Was natürlich heißt: Es gibt tatsächlich noch die solvente Mieterschaft, die auch den Peis für gehobene Qualität zahlen kann. Der Neubau bedient dieses Segment ganz gut.

Preise zwischen 10 und 12 Euro/m² werden insbesondere in der Südvorstadt, in Schleußig, Plagwitz, Gohlis und im gesamten Stadtbezirk Mitte verlangt. Gelegentlich werden sie auch in Stötteritz, Probstheida, Reudnitz-Thonberg, Möckern, Lindenau und Alt-Lindenau aufgerufen.

Was in der Summe eben heißt: Für das Preissegment der höheren Einkommen, die sich 10 Euro/m² leisten können, wird derzeit emsig gebaut und der Bedarf ist augenscheinlich da.

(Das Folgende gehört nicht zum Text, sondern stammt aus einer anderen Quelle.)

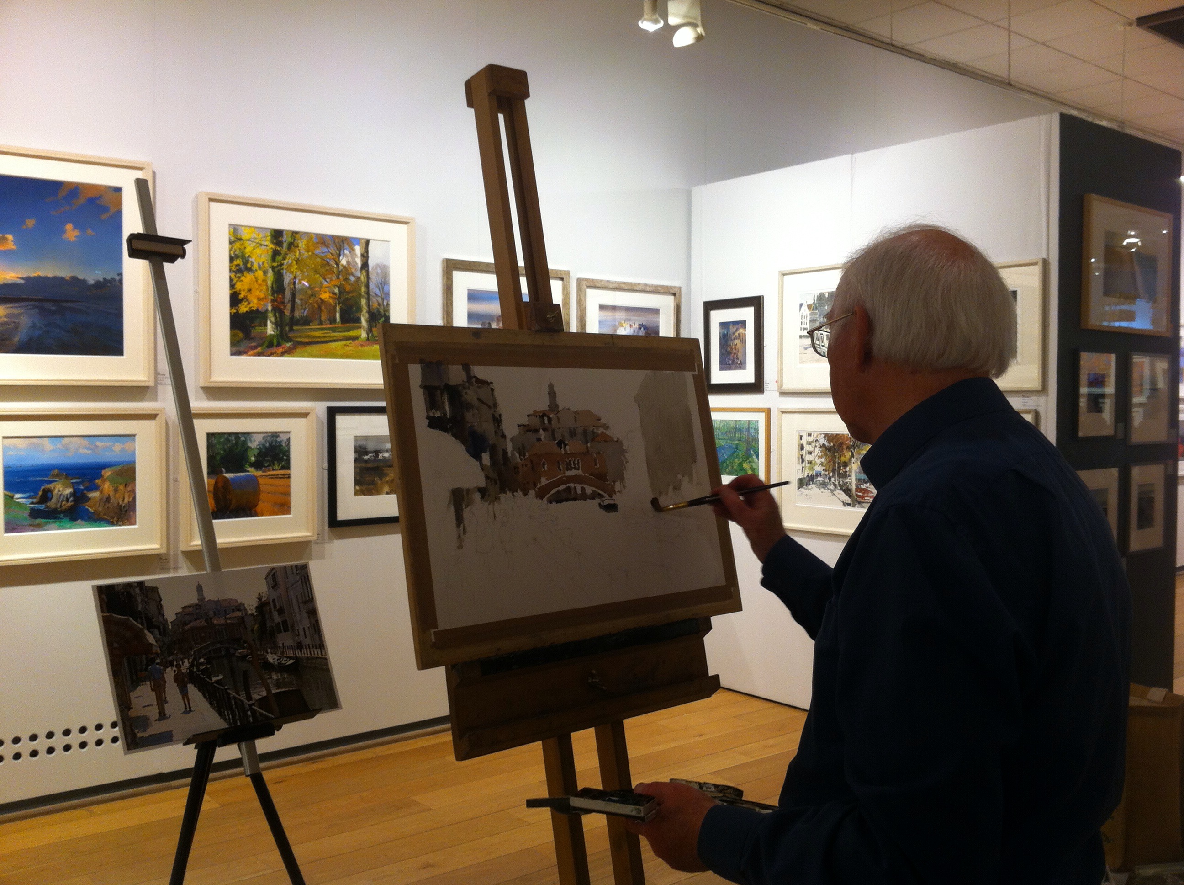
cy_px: 442
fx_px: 1195
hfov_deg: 52.7
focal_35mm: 35
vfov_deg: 40.6
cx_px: 592
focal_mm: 3.85
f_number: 2.8
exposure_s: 1/20
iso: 80
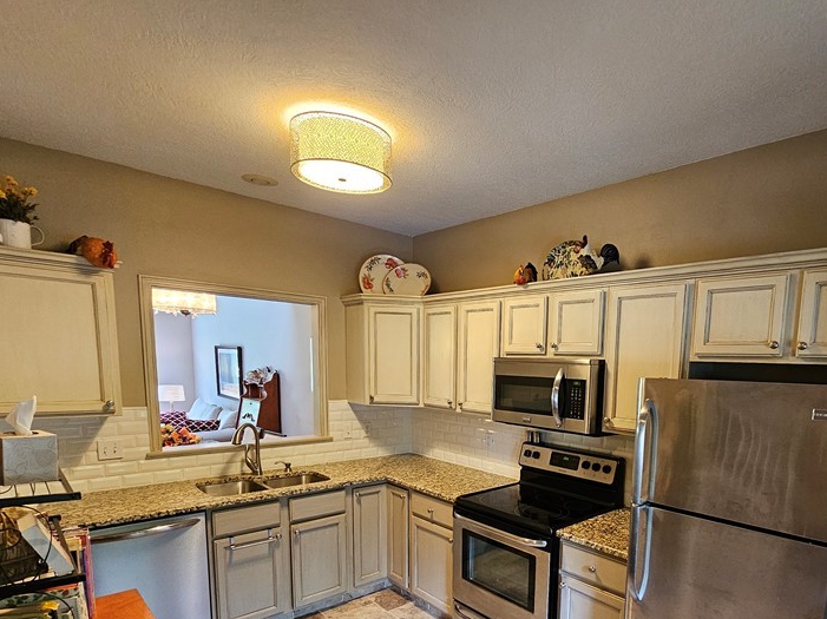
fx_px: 454
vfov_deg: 65.8
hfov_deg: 83.2
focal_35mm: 19
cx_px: 513
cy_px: 436
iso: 320
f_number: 2.2
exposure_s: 1/30
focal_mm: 2.2
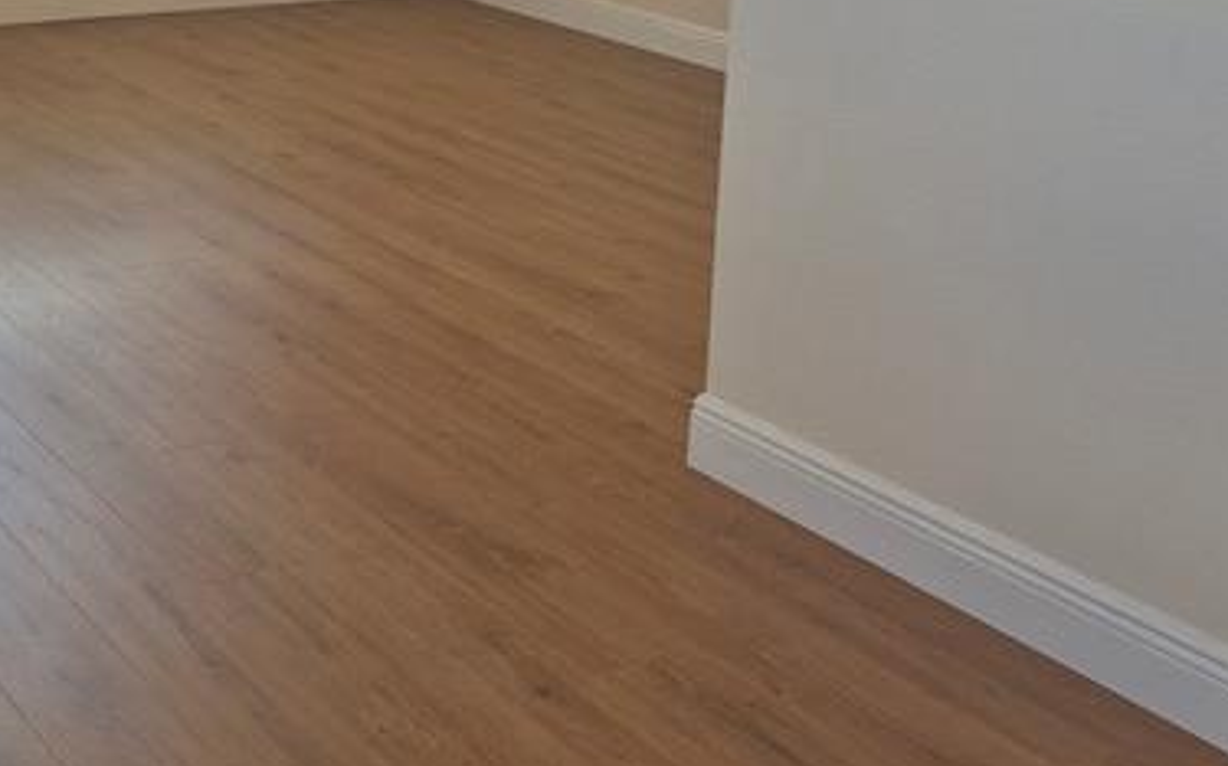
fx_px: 1740
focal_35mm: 52
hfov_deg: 35.7
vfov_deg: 23.4
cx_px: 43
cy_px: -65
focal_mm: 5.4
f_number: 1.8
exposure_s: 1/120
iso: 100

Für die Bedürfnisse der geringeren Einkommen aber geschieht derzeit nichts. Was natürlich einen Lenkungseffekt auslöst: Die Menschen mit diesen Einkommen müssen in die (noch existierenden) Bestände mit Mieten um 5 Euro ausweichen. Was immer schwerer fällt. Siehe die Studie der Hans-Böckler-Stuiftung: Wer schon 40 Prozent seines Einkommens hinblättern muss für Miete, der hat eigentlich keine Spielräume mehr. Das ist ein politisches Problem. Und eine Lösung nicht in Sicht.